Bloody amazing.Well worth a look.
A truckie died in Hawke Bay yesterday. Will the PM be visiting or calling his family? Will the ministers of transport or labour turn up to his funeral?
No.
Because the PM and various MPs have no need to fondle and caress their own denial with regards their complicity in his death.
Don’t know if you noticed, but soldiers and truck drivers die as a result of events that ‘just happen’. The soldier was a soldier and so in a more dangerous environment than the truck driver. Being a soldier in a more dangerous environment makes the dead soldier a hero. We are told that the soldier ‘wanted’ to be there, which means we are being asked to believe that on some level he chose to be there in much the same way as the truck driver chose to drive his truck.
And then, just as no right thinking person would hold anyone beyond the confines of the immediate event responsible for the death of the truck driver, so it is to be with the soldier. Hence the encouragement we are all receiving via media and sincerely insincere politicians to be ‘right thinking people’; to shake our heads at the sad loss and mourn that a good kiwi soldier’s life was cut short by ungrateful and ultimately murderous politicians…erm, parliamentarians … I mean natives. Goddamnnatives!
Tis a funny thing but this morning at work when all were being sad about the death of a soldier, and it is sad, I made the comment that I thought it was much sadder about those who died suddenly, such as the truck driver yesterday, who was expected home that night whereas the soldier did volunteer to be where he was, was being paid danger money by the day, was trained to do the job he was doing and understood clearly the greater risk involved, including the risk of death was well aware that he may not return home..

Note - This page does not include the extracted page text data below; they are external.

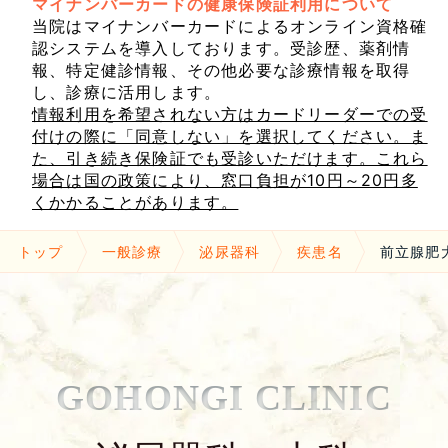
マイナンバーカードの健康保険証利用について
当院はマイナンバーカードによるオンライン資格確
認システムを導入しております。受診歴、薬剤情
報、特定健診情報、その他必要な診療情報を取得
し、診療に活用します。
情報利用を希望されない方はカードリーダーでの受
付けの際に「同意しない」を選択してください。ま
た、引き続き保険証でも受診いただけます。これら
場合は国の政策により、窓口負担が10円～20円多
くかかることがあります。
トップ
一般診療
泌尿器科
疾患名
前立腺肥
GOHONGI CLINIC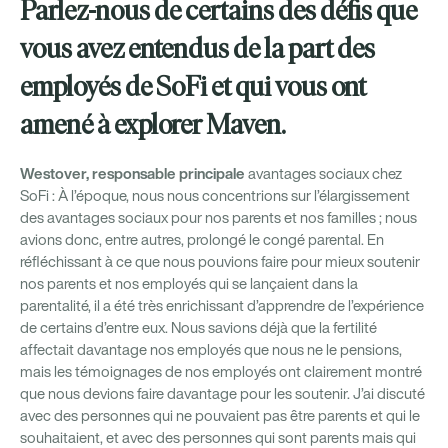
Parlez-nous de certains des défis que
vous avez entendus de la part des
employés de SoFi et qui vous ont
amené à explorer Maven.
Westover, responsable principale
avantages sociaux chez
SoFi : À l’époque, nous nous concentrions sur l’élargissement
des avantages sociaux pour nos parents et nos familles ; nous
avions donc, entre autres, prolongé le congé parental. En
réfléchissant à ce que nous pouvions faire pour mieux soutenir
nos parents et nos employés qui se lançaient dans la
parentalité, il a été très enrichissant d’apprendre de l’expérience
de certains d’entre eux. Nous savions déjà que la fertilité
affectait davantage nos employés que nous ne le pensions,
mais les témoignages de nos employés ont clairement montré
que nous devions faire davantage pour les soutenir. J’ai discuté
avec des personnes qui ne pouvaient pas être parents et qui le
souhaitaient, et avec des personnes qui sont parents mais qui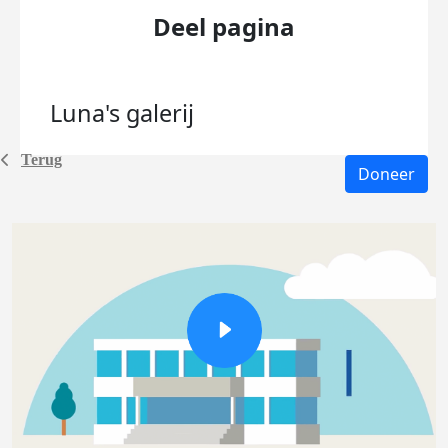
Deel pagina
Luna's
galerij
Terug
Doneer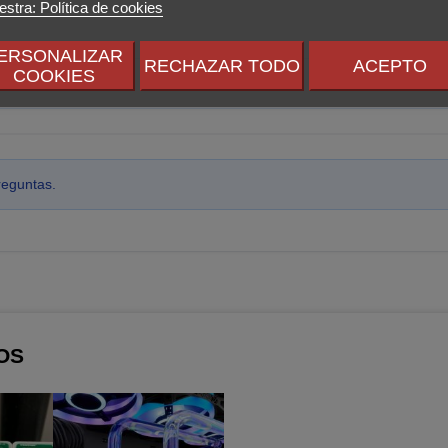
stra: Política de cookies
ERSONALIZAR
RECHAZAR TODO
ACEPTO
COOKIES
 preguntar!
reguntas.
OS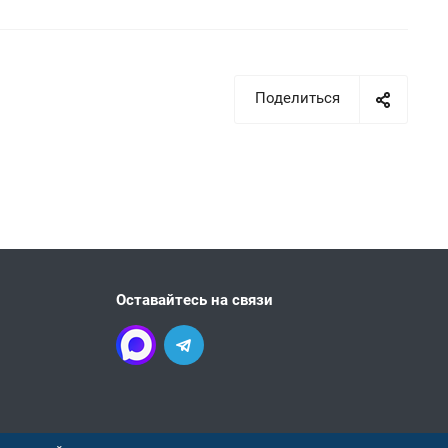
Поделиться
Оставайтесь на связи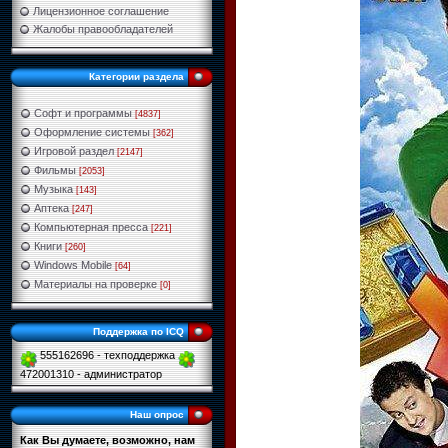
Лицензионное соглашение
Жалобы правообладателей
Категории раздела
Софт и программы
[4837]
Оформление системы
[362]
Игровой раздел
[2147]
Фильмы
[2053]
Музыка
[143]
Аптека
[247]
Компьютерная пресса
[221]
Книги
[260]
Windows Mobile
[64]
Материалы на проверке
[0]
Поддержка по ICQ
555162696 - техподдержка
472001310 - администратор
Наш опрос
Как Вы думаете, возможно, нам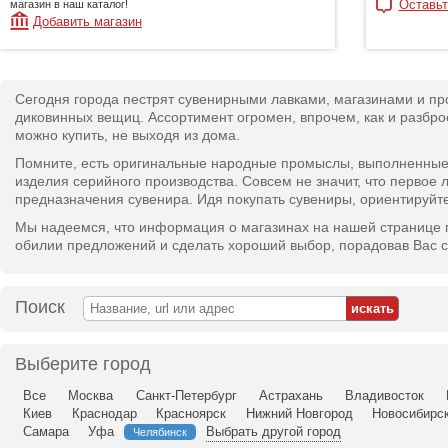
Оставьт
магазин в наш каталог!
Добавить магазин
Сегодня города пестрят сувенирными лавками, магазинами и пр
диковинных вещиц. Ассортимент огромен, впрочем, как и разбро
можно купить, не выходя из дома.
Помните, есть оригинальные народные промыслы, выполненные 
изделия серийного производства. Совсем не значит, что первое л
предназначения сувенира. Идя покупать сувениры, ориентируйтес
Мы надеемся, что информация о магазинах на нашей странице 
обилии предложений и сделать хороший выбор, порадовав Вас са
Поиск
Выберите город
Все
Москва
Санкт-Петербург
Астрахань
Владивосток
Киев
Краснодар
Красноярск
Нижний Новгород
Новосибирс
Самара
Уфа
Выбрать другой город
Челябинск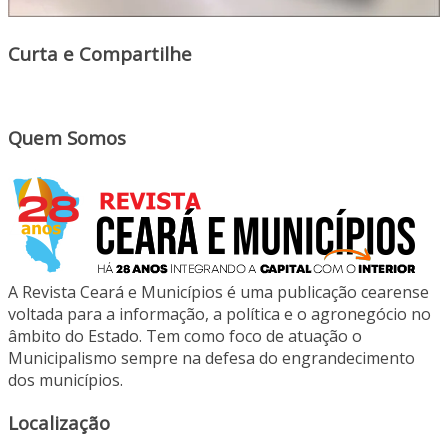
Curta e Compartilhe
Quem Somos
A Revista Ceará e Municípios é uma publicação cearense
voltada para a informação, a política e o agronegócio no
âmbito do Estado. Tem como foco de atuação o
Municipalismo sempre na defesa do engrandecimento
dos municípios.
Localização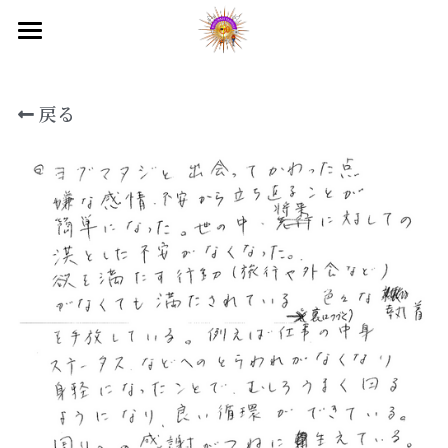
国際ヨガデー2026
戻る
ヒマラヤ目覚めのセミナー
目覚めのプレ講座
映画上映会
テレビ出演
オンラインサロン
平和の祭典2026
入会のご案内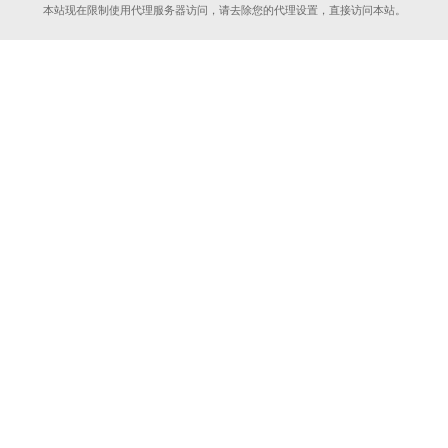
本站现在限制使用代理服务器访问，请去除您的代理设置，直接访问本站。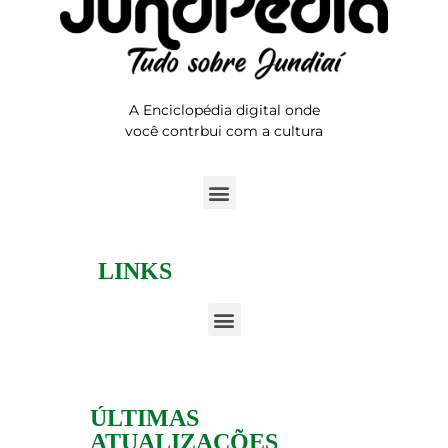
A Enciclopédia digital onde
você contrbui com a cultura
LINKS
ÚLTIMAS
ATUALIZAÇÕES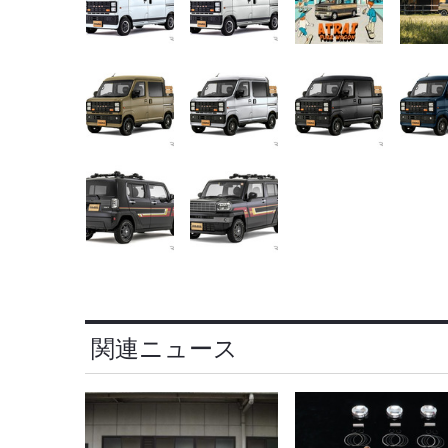
関連ニュース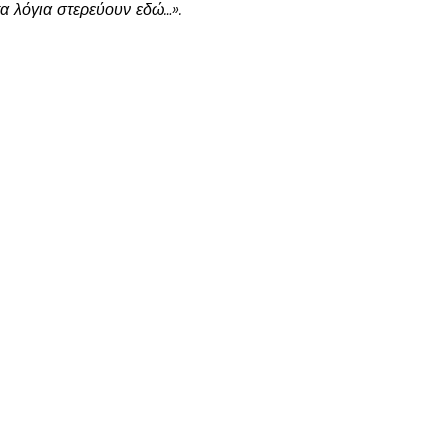
τα λόγια στερεύουν εδώ…».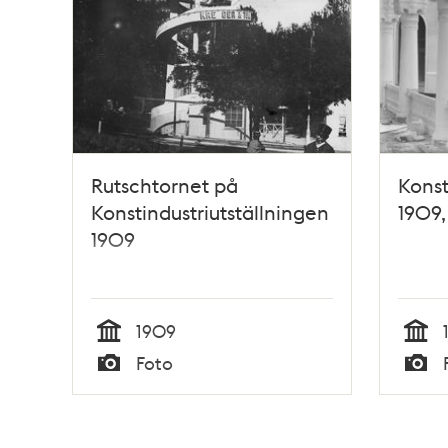
Rutschtornet på
Konst
Konstindustriutställningen
1909,
1909
1909
Tid
Tid
Foto
Typ
Typ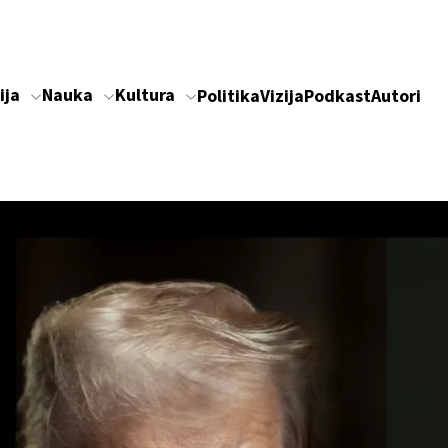
ija
Nauka
Kultura
Politika
Vizija
Podkast
Autori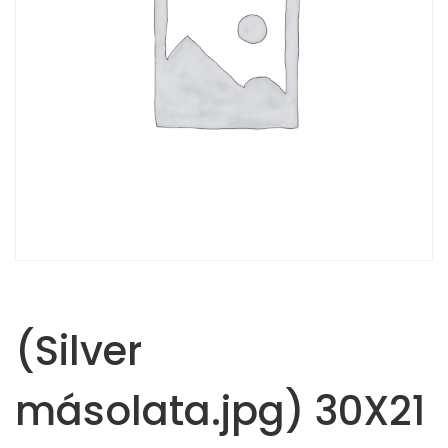
(Silver
másolata.jpg) 30X21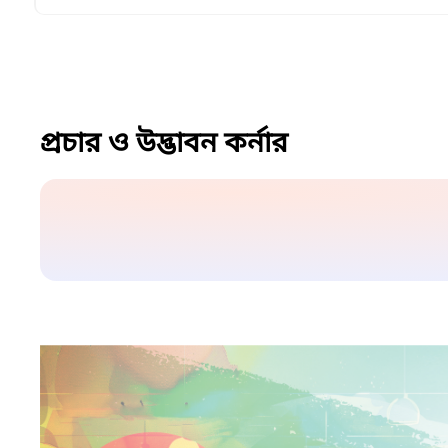
প্রচার ও উদ্ভাবন কর্নার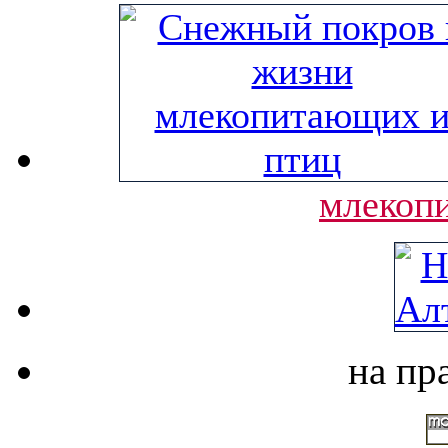
млекоп
на пр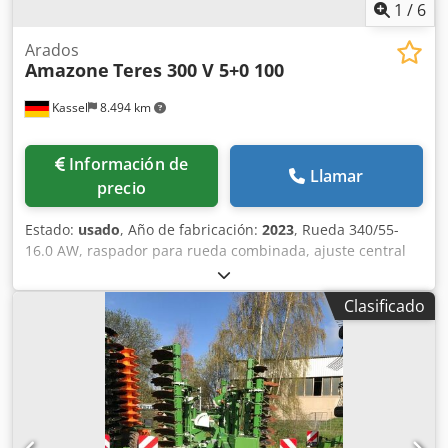
1
/
6
Arados
Amazone
Teres 300 V 5+0 100
Kassel
8.494 km
Información de
Llamar
precio
Estado:
usado
, Año de fabricación:
2023
, Rueda 340/55-
16.0 AW, raspador para rueda combinada, ajuste central
de presión de liberación / cuerpo de arado STU 40, reja
430, punta de reja HD, disco de corte Ø 500 dentado, 1
Clasificado
unidad / dentado, preparación para iluminación / Cjdpfjt
Eay Esx Alxjrf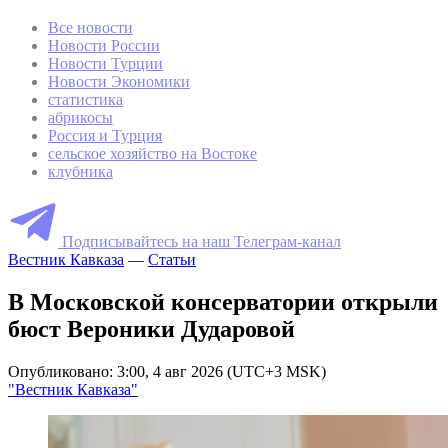
Все новости
Новости России
Новости Турции
Новости Экономики
статистика
абрикосы
Россия и Турция
сельское хозяйство на Востоке
клубника
Подписывайтесь на наш Телеграм-канал
Вестник Кавказа
—
Статьи
В Московской консерватории открыли
бюст Вероники Дударовой
Опубликовано: 3:00, 4 авг 2026 (UTC+3 MSK)
"Вестник Кавказа"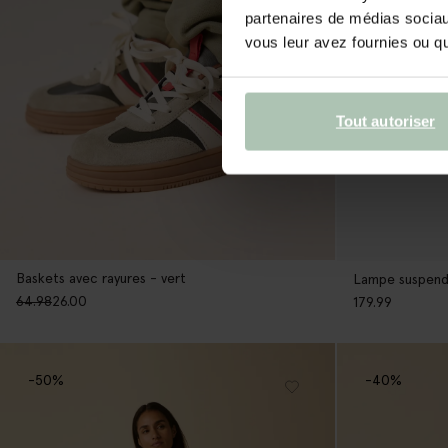
partenaires de médias sociaux
vous leur avez fournies ou qu'
Tout autoriser
Baskets avec rayures - vert
64.98
26.00
179.99
-50%
-40%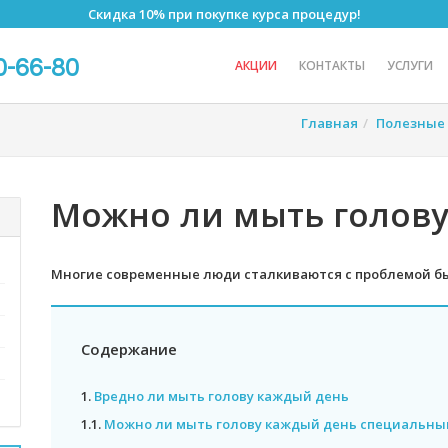
Скидка 10% при покупке курса процедур!
0-66-80
АКЦИИ
КОНТАКТЫ
УСЛУГИ
Главная
Полезные 
Можно ли мыть голову
Многие современные люди сталкиваются с проблемой бы
Содержание
1.
Вредно ли мыть голову каждый день
1.1.
Можно ли мыть голову каждый день специальн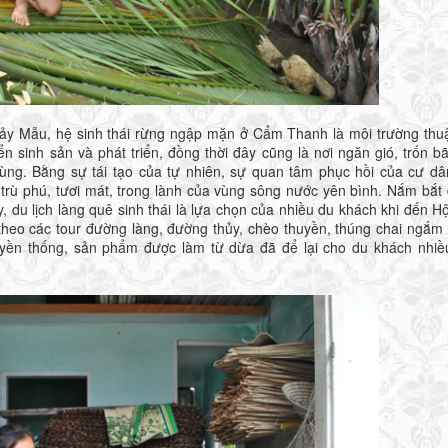
ẫu, hệ sinh thái rừng ngập mặn ở Cẩm Thanh là môi trường thuậ
n sinh sản và phát triển, đồng thời đây cũng là nơi ngăn gió, trốn b
ùng. Bằng sự tái tạo của tự nhiên, sự quan tâm phục hồi của cư dâ
n trù phú, tươi mát, trong lành của vùng sông nước yên bình. Nắm bắt
ây, du lịch làng quê sinh thái là lựa chọn của nhiều du khách khi đến Hộ
theo các tour đường làng, đường thủy, chèo thuyền, thúng chai ngắm
yền thống, sản phẩm được làm từ dừa đã để lại cho du khách nhiều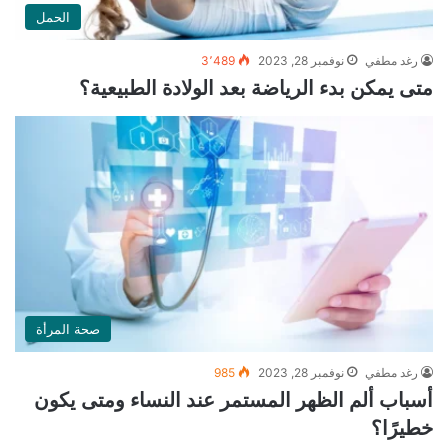
الحمل
رغد مطفي
نوفمبر 28, 2023
3٬489
متى يمكن بدء الرياضة بعد الولادة الطبيعية؟
صحة المرأة
رغد مطفي
نوفمبر 28, 2023
985
أسباب ألم الظهر المستمر عند النساء ومتى يكون
خطيرًا؟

The families of those such as the truck driver have to cope with his loss with much less preparation than the soldier and far less support.
If anything a reminder that those who suffer loss on a daily basis in our communities would sometimes love to have a shard of the support that this one soldier will have. If there is something you can do locally to help someone else who has suffered hardship then take on opportunity to do it.
That at least is my thought for the day.
You people really are the lowest of the low, a man died today serving his country and you guys still try and make political capital out of it.
You are scum.
What the fuck do you think politicians have been doing all fcking day sunshine?
I’d have thought the scum would be the people who put his life in jeopardy who then had the gall to strut their sad manufactured humanity in front of us while spouting vapid sentimental tripe about his heroism, their gratitude and our mourning.
They’re the politically capitalising – ‘Where’s our Brownie points?’ – fucking scum Fot, not a few anonymous commenters on a blog who are in no position to make political capital even if they wanted to.
Trouble is, the dead soldier wasn’t serving his country, although we paid his wages. The poor bugger was serving the interests of international corporates backed by the US as part of an illegal occupation designed to remove energy assets from the people of Afghanistan.
I’m not sure how I was making political capital – I was simply considering that other people died today in more tragic circumstances.
The notion of community is what my forefathers went to war for – there’s not really a better way to commemorate that remembering that and putting their deeds into some sort of action.
They also fought for the right to have free speech and express an opinion.
At the same time war is political and the decisions to go are made by politicians. You can’t bury your head in the sand and ignore that aspect.
Instead of posting abuse take up my challenge and do something positive.
You’re an idiot.
The first thing that Jonkey did today was go on radio and make political capital out of it. He even announced that he was going to make more political capital out of it by going round to the family once they’d been informed.
Everyone else here has just pointed that out and the discrepancy that they don’t do that when anybody else dies doing their job.
The scum? Jonkey and all the others doing their damnedest to appear humane after sending one of our people to get killed in service of US oppression.